It was your birthday. Your 25th birthday.
We loved joking around how for a few months, you were 3 years younger than me. It was joke, which only you and I knew. It wasn't funny, it wasn't unique, or even original, but it was ours.
I remember how happy you were last year.
You were excited, and you'd poke me all the time, about what I was going to get you. I thought it was childish, because I felt gifts were more or less personal, and a surprise. I wanted to give you something grand, but my stupid financial reasoning got in the way, but you were happy with that lipstick. That's all you wanted.
I didn't really find it enough, so I ended up getting you things you'd use daily. It was a bunch of random things, but I hope you liked them, Shubhangi.
When we first talked, it was around your birthday.
You were excited, and I failed to fathom. You were 23 then, that is still fairly old, right?
Birthdays make sense when you're small, but they lose their novelty when you grow old. That's how I've looked at birthdays. They never felt anything more than a normal day, rather, they felt more of a reminder of my own mortality. It is a pessimistic approach, the glass half-empty kind, yet it is what my genuine feelings about it were.
I have happy memories of celebrating my birthday from when I was small. Growing up meant something then. To be older than your peers, even if it were only for a few months, moving up grades, each year was a reminder that my life was slated for a change. When you're young, all you're concerned about is growing up. The day felt special, because it felt like the entire world came together to celebrate it with you. Your parents, siblings, friends, everyone you hold dear, come together to spend time with you. When you're small, that's all your world entails.
As you grow older, you realize the world is a little larger than that, and certainly, not everyone cares for your birthday as much as you do, and I suppose this indifference rubbed off me.
This is a notion I held onto as I grew, gradually strengthening as I began to label those who engaged in grand gestures on their birthday as superficial.
Stupid, Judgmental. Maybe I was envious, I don't really know.
Funny how you changed my mindset, Shubhangi.
You were so excited for my birthday, even more than I was. I wasn't sure how a single day can be so special, yet there you were, pulling all strings under the sun.
You made my birthday special. You, alone, in all of the universe knew how to make it special.
A cake you baked yourself, a beautiful shirt you thought would look good on me. People would call this simple, but to me Shubhangi, it was the grandest gesture of them all. Never in my entire life had anyone made this day feel as special as you did.

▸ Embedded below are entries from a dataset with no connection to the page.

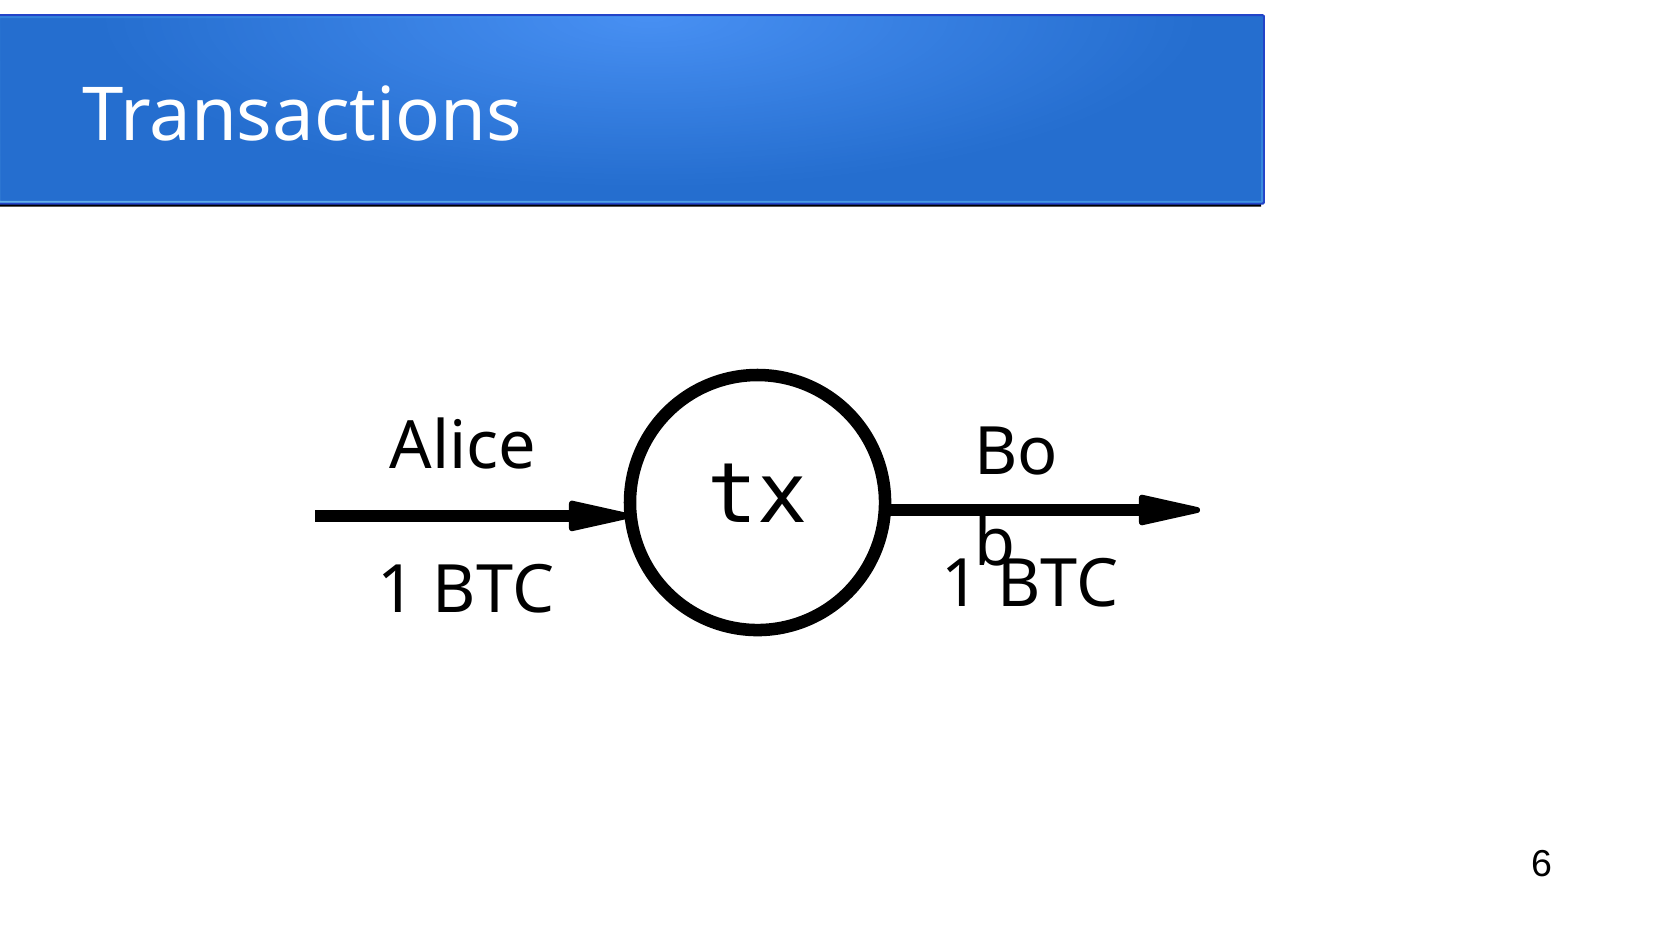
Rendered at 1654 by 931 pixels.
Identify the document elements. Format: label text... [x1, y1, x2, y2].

text_box 1 BTC [362, 534, 573, 725]
text_box 1 BTC [926, 528, 1137, 719]
text_box tx [693, 438, 829, 551]
text_box Bob [959, 395, 1110, 528]
title Transactions [82, 35, 1235, 189]
text_box Alice [374, 390, 555, 493]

I talked of how the world doesn't care, but at that moment, you were my entire world. You were all that mattered to me. I didn't need anything else, I only needed you, Shubhangi, my dearest. You reminded me how the world isn't literal in nature, it's just you, and me. You reminded me of the child-like joy I once forgot.
It was special day, Shubhangi, and it will continue to be the day I hold close to my heart.
The last time we met, was just after your birthday. If only I knew what was to come, I would have never left you.
I talked of how birthdays were a reminder of one's mortality, but this thought never deterred you. You were always the glass half-full, yet fate decided to take you away. I wish it was me Shubhangi, who died in your stead. I think of this everyday. You deserved to live more than me, you deserved to celebrate your birthdays, all of them, you deserved a happy life. Why does a pessimist, with nothing going on in their life get to live, and you don't?
I wish you were here today, Shubhangi.
We'd have celebrated your birthday. I'd have done everything to make you the happiest. Your smile, I miss it, and now, I will never see it again.
Happy Birthday, my dear Shubhangi, rest in peace, until I see you again.